Exercise instructions — The full listing is to be written out again, unchanged.

Input data —
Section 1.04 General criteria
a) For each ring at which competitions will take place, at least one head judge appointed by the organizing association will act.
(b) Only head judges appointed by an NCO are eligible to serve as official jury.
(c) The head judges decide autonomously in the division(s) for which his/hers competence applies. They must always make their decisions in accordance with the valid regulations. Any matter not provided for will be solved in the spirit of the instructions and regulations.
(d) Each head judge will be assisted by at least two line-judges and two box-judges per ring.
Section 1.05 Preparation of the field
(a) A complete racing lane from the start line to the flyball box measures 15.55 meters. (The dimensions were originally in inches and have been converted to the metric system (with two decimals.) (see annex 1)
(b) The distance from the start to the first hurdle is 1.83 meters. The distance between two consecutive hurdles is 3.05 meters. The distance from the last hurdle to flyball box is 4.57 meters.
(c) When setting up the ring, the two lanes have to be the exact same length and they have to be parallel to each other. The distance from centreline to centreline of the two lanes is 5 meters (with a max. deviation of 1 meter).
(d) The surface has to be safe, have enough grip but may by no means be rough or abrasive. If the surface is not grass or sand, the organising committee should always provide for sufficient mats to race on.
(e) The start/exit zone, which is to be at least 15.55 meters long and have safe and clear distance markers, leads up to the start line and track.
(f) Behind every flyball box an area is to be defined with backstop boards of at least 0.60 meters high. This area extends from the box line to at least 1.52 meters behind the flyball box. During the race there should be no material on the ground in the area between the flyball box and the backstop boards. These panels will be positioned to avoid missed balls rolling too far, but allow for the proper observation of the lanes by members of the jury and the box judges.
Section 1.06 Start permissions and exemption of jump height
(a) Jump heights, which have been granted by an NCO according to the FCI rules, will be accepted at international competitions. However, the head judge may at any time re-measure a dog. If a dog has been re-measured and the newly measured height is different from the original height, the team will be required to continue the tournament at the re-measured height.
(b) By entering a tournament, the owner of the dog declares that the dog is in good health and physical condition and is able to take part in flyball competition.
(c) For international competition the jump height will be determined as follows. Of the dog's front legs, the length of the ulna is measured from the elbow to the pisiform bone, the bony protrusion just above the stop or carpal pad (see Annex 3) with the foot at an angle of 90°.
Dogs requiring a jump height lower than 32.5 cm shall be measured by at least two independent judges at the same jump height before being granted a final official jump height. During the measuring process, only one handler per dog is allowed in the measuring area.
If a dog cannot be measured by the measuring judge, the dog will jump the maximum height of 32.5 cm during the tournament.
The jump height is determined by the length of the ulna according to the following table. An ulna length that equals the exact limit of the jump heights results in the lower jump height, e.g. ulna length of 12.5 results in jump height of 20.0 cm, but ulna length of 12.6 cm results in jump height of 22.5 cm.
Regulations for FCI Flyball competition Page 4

Answer box —
Section 1.04 General criteria
a) For each ring at which competitions will take place, at least one head judge appointed by the organizing association will act.
(b) Only head judges appointed by an NCO are eligible to serve as official jury.
(c) The head judges decide autonomously in the division(s) for which his/hers competence applies. They must always make their decisions in accordance with the valid regulations. Any matter not provided for will be solved in the spirit of the instructions and regulations.
(d) Each head judge will be assisted by at least two line-judges and two box-judges per ring.
Section 1.05 Preparation of the field
(a) A complete racing lane from the start line to the flyball box measures 15.55 meters. (The dimensions were originally in inches and have been converted to the metric system (with two decimals.) (see annex 1)
(b) The distance from the start to the first hurdle is 1.83 meters. The distance between two consecutive hurdles is 3.05 meters. The distance from the last hurdle to flyball box is 4.57 meters.
(c) When setting up the ring, the two lanes have to be the exact same length and they have to be parallel to each other. The distance from centreline to centreline of the two lanes is 5 meters (with a max. deviation of 1 meter).
(d) The surface has to be safe, have enough grip but may by no means be rough or abrasive. If the surface is not grass or sand, the organising committee should always provide for sufficient mats to race on.
(e) The start/exit zone, which is to be at least 15.55 meters long and have safe and clear distance markers, leads up to the start line and track.
(f) Behind every flyball box an area is to be defined with backstop boards of at least 0.60 meters high. This area extends from the box line to at least 1.52 meters behind the flyball box. During the race there should be no material on the ground in the area between the flyball box and the backstop boards. These panels will be positioned to avoid missed balls rolling too far, but allow for the proper observation of the lanes by members of the jury and the box judges.
Section 1.06 Start permissions and exemption of jump height
(a) Jump heights, which have been granted by an NCO according to the FCI rules, will be accepted at international competitions. However, the head judge may at any time re-measure a dog. If a dog has been re-measured and the newly measured height is different from the original height, the team will be required to continue the tournament at the re-measured height.
(b) By entering a tournament, the owner of the dog declares that the dog is in good health and physical condition and is able to take part in flyball competition.
(c) For international competition the jump height will be determined as follows. Of the dog's front legs, the length of the ulna is measured from the elbow to the pisiform bone, the bony protrusion just above the stop or carpal pad (see Annex 3) with the foot at an angle of 90°.
Dogs requiring a jump height lower than 32.5 cm shall be measured by at least two independent judges at the same jump height before being granted a final official jump height. During the measuring process, only one handler per dog is allowed in the measuring area.
If a dog cannot be measured by the measuring judge, the dog will jump the maximum height of 32.5 cm during the tournament.
The jump height is determined by the length of the ulna according to the following table. An ulna length that equals the exact limit of the jump heights results in the lower jump height, e.g. ulna length of 12.5 results in jump height of 20.0 cm, but ulna length of 12.6 cm results in jump height of 22.5 cm.
Regulations for FCI Flyball competition Page 4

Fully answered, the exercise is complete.